Héritiers d'Homère (Le)
Quel bonheur de voir de jeunes écrivains s’enthousiasmer pour les mythes grecs au point de collaborer à un recueil thématique s’inspirant du vieil aède !
« C’est un banquet. De multiples saveurs s’offrent à vos papilles comme à vos yeux » préfacent les anthologistes. Voilà qui est parfaitement dit. Tout au long de ces dix-huit nouvelles, en effet, le lecteur revisitera la Grèce et ses héros merveilleux. Il y a encore tant à en dire... Dès les premiers textes, voici Dionysios, les centaures, Hercule et Déjanire, ou Midas. Et la nouvelle introductive, écrite par Frank Ferric, La bouteille, le barbu et le sens du monde, donne le ton : légère peut-être, joliment rédigée, mais allant bien loin dans l’évocation poétique. Magnifique tour de force de Claire Jacquet ensuite, réussissant à écrire une pièce de théâtre en cinq actes en... onze pages ! La mort unissant les figures de Perséphone, Hadès et Hécate est au centre du beau conte de Sophie Debat et l’admirable Aube d’Eliane Aberdam relate avec infiniment de tristesse les affres d’Oreste le matricide. Tout comme celles de la terrible magicienne Médée, figure emblématique de l’Antiquité impitoyable, revues par Jeanne-A Debats, récente lauréate du Prix Rosny à la Convention de Bellaing. Nadège Capouillez, elle, revisite l’immortelle Vénus de Milo de manière cruelle et brillante. Ouvertement homériques, et fort classiques donc, sont les textes de Charlotte Bousquet, bel hommage au couple fidèle de Philémon/Baucis, ou d’Yan Marchand, austère et épique comme de l’Eschyle.
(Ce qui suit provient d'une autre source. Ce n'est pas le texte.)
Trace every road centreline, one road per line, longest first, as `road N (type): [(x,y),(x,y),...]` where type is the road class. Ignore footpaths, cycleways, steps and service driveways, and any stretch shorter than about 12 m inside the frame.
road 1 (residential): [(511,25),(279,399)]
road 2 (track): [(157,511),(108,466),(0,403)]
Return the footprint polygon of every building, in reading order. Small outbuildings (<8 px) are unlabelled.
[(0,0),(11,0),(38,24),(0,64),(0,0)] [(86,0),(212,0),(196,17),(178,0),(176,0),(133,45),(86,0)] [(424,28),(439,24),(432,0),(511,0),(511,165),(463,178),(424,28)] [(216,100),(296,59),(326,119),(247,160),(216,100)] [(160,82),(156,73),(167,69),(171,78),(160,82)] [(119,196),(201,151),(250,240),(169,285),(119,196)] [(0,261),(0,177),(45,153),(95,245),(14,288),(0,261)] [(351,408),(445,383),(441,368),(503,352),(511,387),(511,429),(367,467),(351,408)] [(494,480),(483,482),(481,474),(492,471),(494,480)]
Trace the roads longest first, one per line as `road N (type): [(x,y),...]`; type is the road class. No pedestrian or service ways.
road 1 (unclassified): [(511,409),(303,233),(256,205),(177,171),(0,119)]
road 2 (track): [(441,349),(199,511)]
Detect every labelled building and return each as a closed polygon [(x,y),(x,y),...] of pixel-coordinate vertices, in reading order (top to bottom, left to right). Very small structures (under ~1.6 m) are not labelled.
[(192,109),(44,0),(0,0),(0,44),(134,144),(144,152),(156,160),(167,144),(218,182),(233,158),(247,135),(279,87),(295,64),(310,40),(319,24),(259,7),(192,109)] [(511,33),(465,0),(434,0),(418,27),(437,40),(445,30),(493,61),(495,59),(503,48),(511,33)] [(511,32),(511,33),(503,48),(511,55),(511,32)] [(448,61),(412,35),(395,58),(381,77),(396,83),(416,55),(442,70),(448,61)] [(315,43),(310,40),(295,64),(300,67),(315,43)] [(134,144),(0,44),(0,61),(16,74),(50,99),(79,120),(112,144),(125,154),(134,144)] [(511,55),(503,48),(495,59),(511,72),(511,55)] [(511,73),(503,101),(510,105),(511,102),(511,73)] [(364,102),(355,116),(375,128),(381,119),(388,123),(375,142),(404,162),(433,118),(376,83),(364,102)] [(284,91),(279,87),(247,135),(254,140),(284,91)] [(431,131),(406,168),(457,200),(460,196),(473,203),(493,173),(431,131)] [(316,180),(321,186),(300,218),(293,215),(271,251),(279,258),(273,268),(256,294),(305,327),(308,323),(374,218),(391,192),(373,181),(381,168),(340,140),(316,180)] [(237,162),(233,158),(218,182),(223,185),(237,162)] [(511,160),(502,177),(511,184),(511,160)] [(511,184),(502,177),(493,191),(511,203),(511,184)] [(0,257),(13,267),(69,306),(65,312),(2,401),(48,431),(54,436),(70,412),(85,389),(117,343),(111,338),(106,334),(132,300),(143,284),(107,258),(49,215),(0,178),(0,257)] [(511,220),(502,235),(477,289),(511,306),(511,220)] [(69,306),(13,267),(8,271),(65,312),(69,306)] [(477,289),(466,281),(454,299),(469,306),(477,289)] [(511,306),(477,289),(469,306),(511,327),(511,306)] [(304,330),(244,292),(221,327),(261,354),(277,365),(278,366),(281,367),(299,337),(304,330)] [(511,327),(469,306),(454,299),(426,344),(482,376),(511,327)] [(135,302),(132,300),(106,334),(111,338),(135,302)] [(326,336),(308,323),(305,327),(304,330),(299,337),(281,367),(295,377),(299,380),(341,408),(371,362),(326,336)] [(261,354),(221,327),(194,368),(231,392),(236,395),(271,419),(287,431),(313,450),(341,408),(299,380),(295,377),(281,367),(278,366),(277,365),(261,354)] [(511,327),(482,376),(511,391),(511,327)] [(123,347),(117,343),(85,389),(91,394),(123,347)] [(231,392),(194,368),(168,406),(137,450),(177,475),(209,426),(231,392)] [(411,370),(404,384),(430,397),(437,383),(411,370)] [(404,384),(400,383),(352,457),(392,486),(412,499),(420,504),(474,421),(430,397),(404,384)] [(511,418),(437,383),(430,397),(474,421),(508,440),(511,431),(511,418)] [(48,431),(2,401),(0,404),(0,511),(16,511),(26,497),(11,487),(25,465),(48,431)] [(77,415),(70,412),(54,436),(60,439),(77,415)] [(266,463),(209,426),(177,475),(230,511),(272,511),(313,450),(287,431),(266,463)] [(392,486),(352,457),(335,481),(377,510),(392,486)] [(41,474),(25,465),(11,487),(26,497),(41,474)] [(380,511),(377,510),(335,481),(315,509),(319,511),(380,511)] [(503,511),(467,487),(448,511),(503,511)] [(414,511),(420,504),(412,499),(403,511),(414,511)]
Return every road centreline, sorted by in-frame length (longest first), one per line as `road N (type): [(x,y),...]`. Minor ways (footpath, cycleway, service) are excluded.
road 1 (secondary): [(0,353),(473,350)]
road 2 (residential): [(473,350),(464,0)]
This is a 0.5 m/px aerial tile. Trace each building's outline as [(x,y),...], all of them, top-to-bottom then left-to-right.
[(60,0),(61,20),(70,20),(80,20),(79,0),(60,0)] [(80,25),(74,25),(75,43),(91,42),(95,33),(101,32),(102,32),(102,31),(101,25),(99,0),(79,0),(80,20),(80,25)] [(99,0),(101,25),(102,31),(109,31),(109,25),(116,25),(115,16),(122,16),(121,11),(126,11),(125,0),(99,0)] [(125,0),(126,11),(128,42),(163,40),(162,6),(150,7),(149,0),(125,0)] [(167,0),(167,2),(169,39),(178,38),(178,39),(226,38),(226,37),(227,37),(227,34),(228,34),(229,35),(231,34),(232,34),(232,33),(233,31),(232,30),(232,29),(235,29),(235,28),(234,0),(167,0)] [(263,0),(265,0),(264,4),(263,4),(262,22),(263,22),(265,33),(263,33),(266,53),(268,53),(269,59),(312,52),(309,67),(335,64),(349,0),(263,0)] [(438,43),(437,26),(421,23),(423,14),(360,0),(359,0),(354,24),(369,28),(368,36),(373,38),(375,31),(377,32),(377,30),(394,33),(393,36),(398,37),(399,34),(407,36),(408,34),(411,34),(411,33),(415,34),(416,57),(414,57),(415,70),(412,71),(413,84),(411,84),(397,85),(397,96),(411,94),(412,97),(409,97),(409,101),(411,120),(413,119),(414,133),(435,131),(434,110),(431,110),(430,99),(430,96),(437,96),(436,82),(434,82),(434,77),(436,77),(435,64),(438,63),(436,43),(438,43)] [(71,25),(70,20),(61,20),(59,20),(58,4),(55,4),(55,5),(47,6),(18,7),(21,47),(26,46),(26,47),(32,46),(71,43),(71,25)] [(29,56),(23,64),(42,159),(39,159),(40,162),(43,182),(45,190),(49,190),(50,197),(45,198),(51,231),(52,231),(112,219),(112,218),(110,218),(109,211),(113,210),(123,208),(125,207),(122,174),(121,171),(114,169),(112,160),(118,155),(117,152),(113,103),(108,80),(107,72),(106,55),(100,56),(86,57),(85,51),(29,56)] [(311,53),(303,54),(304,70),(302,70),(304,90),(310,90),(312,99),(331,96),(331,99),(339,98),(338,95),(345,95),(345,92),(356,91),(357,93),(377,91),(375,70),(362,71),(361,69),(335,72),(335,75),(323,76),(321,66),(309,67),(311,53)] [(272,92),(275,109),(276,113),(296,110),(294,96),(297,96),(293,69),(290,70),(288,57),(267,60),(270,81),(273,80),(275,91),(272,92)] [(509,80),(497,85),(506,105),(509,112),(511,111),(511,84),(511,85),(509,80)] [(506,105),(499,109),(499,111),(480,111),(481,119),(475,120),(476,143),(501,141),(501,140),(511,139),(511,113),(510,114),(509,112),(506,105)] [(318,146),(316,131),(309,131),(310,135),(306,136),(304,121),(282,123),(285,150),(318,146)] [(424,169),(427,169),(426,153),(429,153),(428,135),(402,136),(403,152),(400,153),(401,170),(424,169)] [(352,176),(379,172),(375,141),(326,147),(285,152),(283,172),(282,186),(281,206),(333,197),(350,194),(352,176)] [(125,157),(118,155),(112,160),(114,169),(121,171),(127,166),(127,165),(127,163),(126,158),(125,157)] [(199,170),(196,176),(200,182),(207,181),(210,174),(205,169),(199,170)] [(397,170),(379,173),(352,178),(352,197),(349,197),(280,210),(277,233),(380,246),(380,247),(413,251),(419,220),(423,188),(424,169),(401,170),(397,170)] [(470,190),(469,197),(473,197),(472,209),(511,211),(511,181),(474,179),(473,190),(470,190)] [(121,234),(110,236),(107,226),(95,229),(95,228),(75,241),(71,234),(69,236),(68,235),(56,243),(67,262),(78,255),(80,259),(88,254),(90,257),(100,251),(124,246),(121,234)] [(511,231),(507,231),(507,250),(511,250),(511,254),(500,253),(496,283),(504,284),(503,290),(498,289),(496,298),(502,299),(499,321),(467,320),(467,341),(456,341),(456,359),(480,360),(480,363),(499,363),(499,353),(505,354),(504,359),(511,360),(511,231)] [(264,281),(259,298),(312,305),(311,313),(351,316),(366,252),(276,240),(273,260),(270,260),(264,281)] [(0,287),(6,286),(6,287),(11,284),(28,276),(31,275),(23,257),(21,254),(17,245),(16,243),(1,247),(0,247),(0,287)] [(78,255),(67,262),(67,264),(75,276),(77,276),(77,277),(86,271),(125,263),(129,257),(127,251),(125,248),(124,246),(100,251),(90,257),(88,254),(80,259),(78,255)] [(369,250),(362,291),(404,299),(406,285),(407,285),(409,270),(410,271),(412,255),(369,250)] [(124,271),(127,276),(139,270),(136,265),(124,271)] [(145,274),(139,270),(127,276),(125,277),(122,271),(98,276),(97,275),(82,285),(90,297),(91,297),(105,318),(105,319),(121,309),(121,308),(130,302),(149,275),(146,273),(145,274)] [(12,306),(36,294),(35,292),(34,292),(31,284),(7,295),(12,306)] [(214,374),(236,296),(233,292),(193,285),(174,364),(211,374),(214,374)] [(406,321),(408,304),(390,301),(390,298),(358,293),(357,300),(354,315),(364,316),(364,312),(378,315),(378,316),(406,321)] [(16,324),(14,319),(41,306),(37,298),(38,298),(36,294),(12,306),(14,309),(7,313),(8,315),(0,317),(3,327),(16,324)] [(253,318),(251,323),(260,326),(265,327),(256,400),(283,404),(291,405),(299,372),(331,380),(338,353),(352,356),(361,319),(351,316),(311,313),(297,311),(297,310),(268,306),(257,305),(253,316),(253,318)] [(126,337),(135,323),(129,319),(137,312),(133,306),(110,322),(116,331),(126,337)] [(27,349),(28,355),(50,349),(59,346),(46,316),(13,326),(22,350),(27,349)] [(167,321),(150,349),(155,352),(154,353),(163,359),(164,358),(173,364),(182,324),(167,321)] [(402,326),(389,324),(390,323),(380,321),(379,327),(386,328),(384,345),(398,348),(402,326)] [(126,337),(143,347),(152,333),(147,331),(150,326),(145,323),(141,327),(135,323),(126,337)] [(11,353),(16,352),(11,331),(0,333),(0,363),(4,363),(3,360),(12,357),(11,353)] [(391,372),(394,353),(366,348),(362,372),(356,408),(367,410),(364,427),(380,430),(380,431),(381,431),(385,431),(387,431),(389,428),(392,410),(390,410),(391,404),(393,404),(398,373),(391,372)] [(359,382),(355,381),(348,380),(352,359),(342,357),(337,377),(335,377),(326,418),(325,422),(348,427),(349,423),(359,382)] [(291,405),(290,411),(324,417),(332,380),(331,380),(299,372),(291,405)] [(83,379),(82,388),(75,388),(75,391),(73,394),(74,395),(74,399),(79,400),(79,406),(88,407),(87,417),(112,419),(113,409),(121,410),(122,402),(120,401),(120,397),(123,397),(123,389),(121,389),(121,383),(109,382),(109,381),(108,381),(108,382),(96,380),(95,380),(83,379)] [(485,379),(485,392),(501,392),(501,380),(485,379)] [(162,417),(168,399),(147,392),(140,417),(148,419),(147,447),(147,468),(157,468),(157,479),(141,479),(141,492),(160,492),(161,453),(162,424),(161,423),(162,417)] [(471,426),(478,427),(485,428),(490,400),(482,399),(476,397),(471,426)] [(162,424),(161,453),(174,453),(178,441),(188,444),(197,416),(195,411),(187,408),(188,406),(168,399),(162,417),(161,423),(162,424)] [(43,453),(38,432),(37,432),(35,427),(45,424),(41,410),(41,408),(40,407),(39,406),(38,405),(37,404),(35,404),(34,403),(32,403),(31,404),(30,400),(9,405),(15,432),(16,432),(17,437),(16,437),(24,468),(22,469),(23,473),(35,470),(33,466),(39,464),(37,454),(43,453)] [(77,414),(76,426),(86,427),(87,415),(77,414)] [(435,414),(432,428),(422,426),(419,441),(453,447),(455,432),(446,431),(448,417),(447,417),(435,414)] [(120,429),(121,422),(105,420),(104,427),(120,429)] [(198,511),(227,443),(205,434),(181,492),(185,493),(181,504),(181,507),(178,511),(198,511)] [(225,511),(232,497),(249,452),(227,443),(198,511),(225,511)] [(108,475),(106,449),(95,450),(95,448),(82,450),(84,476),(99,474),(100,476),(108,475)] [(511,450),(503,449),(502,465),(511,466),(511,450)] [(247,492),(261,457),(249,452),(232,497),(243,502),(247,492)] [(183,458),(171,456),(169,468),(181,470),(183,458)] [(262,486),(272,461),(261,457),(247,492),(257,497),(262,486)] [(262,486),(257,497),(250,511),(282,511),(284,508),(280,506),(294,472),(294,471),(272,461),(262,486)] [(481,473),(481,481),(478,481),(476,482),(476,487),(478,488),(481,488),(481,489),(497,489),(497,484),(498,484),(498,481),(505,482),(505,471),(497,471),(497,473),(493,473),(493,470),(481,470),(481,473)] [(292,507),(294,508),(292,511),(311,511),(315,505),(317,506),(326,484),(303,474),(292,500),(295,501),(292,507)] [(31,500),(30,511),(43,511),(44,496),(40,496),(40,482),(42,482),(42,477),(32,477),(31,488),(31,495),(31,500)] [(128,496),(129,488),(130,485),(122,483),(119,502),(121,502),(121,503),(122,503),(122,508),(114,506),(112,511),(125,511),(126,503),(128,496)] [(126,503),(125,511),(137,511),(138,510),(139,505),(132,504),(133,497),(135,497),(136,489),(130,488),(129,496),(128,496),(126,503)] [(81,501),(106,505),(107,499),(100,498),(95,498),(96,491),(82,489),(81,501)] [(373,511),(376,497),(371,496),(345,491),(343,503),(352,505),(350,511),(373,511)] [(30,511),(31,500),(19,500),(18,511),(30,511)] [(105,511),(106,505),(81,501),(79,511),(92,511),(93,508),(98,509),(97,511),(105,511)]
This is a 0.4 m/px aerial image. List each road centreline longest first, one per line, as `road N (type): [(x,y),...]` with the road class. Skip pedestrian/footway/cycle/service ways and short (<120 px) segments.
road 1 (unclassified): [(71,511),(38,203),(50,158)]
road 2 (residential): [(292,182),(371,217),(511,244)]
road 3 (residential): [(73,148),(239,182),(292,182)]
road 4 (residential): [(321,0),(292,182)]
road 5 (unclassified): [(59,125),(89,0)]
Deux nouvelles, par contre, s’avèrent très modernes de ton : La descente aux Enfers d’Orphée et Eurydice de Anthony Boulenger, dans laquelle Orphée, dessinateur sur murs, s’en va quérir son aimée dans une taverne de drogués. Par son sens de l’évocation et son atmosphère, certainement l’un des plus beaux textes du recueil. Quant à Nicholas Eustache, il fait se rencontrer Persée et Andromède dans un langage hyper contemporain et qui, ma foi, m’a fort plu, même s’il détonne un peu dans l’ensemble. Dernier moment important, l’assez long récit de Romain Lucazeau intitulé Les sept derniers païens, décrivant les aventures d’un mercenaire picte sous Justinien et l’affrontement entre le christianisme et le paganisme. Remarquable.
Ce bel ouvrage conclut par un ’petit glossaire mythologique’, bien utile à ceux pour qui ce monde remonte aux études secondaires, et par un ’dictionnaire des auteurs’. Auteurs tous assez nouveaux, je le rappelle, et que je félicite pour leur amour d’Homère et de cette immortelle civilisation gréco-romaine à laquelle ils offrent ici le plus bel hommage : celui de la jeunesse.
Nathalie DAU et Jean MILLEMAN présentent « Les Héritiers d’Homère », anthologie, ill. Mathieu Coudray, 360 p., Argemmios Editions.